I tapered off Zoloft for 3 weeks and have been off completely for 4 weeks. During these 7 weeks I didn't take Remeron even once. I slept great pretty much every night, even when my daughter (15 mos.) woke multiple times. I felt like I was completely back to normal.
This week my daughter's sleep has been disrupted. She was waking often--sometimes 5-6 times a night. I was usually able to fall right back asleep after nursing her for 5-10 min., so it was annoying but not that big of a deal as far as losing sleep goes. Well, Wednesday night she was up off and on from about 2 am to 3:45 and I don't think I slept at all after 2am. I could feel my anxiety rising b/c I was so frustrated that I didn't know what to do to help her--she didn't want to nurse, didn't want to be put down or held, she would fall asleep only to awaken 10-15 min. later, just as I was beginning to doze, you get the picture.
So I figured this was just a one-night blip. Despite not feeling anxious, I could not fall asleep last night. Didn't do anything differently as far as routines go; I just couldn't fall asleep. I ended up having to take TWICE the usual Remeron dosage to fall asleep and even then it took me 2 hours! Even during the worst of the insomnia I think I only took more than the typical dosage (7.5 mg) maybe 2 or 3 times. So it's an indicator to me of how keyed up I was.
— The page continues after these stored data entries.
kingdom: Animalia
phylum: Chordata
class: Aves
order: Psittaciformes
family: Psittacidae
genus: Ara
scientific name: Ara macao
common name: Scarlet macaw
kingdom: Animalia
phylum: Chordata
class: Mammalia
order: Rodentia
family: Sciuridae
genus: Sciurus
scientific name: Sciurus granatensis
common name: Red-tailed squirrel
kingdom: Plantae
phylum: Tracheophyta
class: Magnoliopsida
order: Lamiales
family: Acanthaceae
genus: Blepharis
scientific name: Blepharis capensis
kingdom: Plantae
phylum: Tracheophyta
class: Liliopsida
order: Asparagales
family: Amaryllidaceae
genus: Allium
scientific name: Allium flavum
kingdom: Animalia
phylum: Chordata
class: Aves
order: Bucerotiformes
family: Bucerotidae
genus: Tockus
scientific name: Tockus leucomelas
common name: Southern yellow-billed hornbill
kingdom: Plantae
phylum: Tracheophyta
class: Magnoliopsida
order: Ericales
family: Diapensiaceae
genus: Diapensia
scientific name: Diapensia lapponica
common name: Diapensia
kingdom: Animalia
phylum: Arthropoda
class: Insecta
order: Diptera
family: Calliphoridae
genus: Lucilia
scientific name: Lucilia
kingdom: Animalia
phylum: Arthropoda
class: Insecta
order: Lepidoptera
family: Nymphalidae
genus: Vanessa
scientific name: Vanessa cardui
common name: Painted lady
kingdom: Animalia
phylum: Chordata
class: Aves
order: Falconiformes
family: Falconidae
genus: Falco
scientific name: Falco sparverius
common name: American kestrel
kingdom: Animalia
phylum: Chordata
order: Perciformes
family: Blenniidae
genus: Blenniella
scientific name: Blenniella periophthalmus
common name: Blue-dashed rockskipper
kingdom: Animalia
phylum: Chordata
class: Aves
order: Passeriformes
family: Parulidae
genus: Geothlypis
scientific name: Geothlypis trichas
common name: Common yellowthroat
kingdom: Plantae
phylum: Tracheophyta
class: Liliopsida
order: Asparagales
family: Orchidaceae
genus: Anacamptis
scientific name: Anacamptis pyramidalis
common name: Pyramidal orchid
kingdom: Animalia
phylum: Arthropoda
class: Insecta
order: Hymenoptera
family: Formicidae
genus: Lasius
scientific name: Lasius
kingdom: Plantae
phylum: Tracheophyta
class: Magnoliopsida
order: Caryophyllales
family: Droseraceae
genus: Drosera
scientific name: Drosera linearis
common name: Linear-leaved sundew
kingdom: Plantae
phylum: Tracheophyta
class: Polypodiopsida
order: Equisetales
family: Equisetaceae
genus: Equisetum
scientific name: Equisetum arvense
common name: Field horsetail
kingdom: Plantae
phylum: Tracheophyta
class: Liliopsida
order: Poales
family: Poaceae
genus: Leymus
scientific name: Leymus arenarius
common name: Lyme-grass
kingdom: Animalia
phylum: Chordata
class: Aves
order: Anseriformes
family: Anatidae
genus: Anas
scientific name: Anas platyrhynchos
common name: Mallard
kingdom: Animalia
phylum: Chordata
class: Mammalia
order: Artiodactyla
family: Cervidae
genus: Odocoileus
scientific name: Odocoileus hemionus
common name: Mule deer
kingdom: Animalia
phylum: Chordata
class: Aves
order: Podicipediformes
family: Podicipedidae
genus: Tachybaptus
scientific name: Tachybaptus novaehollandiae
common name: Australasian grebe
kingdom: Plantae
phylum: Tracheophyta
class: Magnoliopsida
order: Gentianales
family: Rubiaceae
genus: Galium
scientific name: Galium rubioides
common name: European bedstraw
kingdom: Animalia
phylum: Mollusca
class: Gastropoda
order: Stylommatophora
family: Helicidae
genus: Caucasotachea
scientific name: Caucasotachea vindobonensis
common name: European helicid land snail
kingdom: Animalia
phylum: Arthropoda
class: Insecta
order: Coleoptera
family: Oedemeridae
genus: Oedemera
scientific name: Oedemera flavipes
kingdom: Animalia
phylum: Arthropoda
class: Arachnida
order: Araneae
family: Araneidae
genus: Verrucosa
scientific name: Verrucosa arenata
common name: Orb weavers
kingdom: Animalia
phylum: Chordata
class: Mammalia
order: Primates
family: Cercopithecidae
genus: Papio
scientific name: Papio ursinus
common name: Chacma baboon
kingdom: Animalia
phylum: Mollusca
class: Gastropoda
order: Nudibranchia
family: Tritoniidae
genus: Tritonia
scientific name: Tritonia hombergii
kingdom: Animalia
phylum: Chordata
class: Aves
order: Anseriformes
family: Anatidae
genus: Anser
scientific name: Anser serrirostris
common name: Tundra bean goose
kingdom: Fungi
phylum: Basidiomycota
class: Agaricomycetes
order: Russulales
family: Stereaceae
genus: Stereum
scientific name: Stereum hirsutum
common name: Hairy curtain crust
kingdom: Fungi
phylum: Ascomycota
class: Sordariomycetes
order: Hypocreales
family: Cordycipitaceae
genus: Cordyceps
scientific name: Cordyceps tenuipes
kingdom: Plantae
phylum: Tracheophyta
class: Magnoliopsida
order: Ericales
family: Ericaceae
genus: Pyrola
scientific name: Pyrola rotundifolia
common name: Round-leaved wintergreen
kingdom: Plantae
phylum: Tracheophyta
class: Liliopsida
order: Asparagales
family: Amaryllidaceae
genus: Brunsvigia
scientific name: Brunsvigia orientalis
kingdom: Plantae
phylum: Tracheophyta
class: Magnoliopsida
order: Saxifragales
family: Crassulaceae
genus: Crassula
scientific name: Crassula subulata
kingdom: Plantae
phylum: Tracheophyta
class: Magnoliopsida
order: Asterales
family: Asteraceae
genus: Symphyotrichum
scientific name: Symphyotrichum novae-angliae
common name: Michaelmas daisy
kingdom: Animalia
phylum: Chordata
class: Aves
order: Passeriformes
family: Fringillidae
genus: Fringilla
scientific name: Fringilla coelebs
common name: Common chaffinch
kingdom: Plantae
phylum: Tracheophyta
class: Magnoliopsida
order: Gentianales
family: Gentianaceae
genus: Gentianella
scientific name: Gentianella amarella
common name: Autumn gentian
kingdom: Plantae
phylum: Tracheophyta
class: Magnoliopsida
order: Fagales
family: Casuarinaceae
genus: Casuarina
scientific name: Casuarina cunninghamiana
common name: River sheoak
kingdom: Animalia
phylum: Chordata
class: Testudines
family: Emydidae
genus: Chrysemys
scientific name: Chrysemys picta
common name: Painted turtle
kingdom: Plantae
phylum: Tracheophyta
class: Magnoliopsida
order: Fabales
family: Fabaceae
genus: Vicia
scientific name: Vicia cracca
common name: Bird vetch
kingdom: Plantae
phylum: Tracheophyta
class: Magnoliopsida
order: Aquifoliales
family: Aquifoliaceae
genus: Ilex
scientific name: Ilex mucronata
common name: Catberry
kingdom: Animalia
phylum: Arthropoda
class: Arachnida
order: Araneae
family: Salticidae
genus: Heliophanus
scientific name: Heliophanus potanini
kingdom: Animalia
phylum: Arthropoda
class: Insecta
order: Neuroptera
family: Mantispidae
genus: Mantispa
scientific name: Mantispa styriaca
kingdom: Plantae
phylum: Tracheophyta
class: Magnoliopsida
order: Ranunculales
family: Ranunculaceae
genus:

I have a call in to my pdoc to see what he recommends. He just called me back and recommended that I go ahead and take Remeron from the outset tonight and maybe the next few nights so that I'll get some sleep and rebuild my confidence in my ability to sleep. So I guess I'm just looking for some encouragement, more than anything. I know now that I CAN sleep normally, both with and without Zoloft. But it frightened me that my trusty sleep med--the med that got me through hell when I couldn't sleep and when Ambien didn't work--barely worked for me last night.
And it bothers me that something as little as my daughter keeping us up for a couple hours was enough to raise my anxiety to the point that I couldn't sleep. My husband just seems to roll with the punches and doesn't get stressed out about such things, whereas I got so frustrated and upset that I couldn't sleep. I just feel silly for letting a temporary problem (dd's disrupted sleep) send me off into a spiral. Last night she slept from 7:30 to 6:15, so her previous problems were obviously fleeting.
Part of me feels like if I were just a more relaxed person and didn't have such a strong (over?)reaction to temporary problems I wouldn't be in this situation. I never had this problem b/f dd was born; as high-strung as I was, stress rarely affected my sleep. At one level I know I'm being too harsh on myself, but on another level I feel like I should have a better handle on how I respond to stressful situations.
Anyway, just wanted to update you on my situation and ask for any advice or encouragement you may have.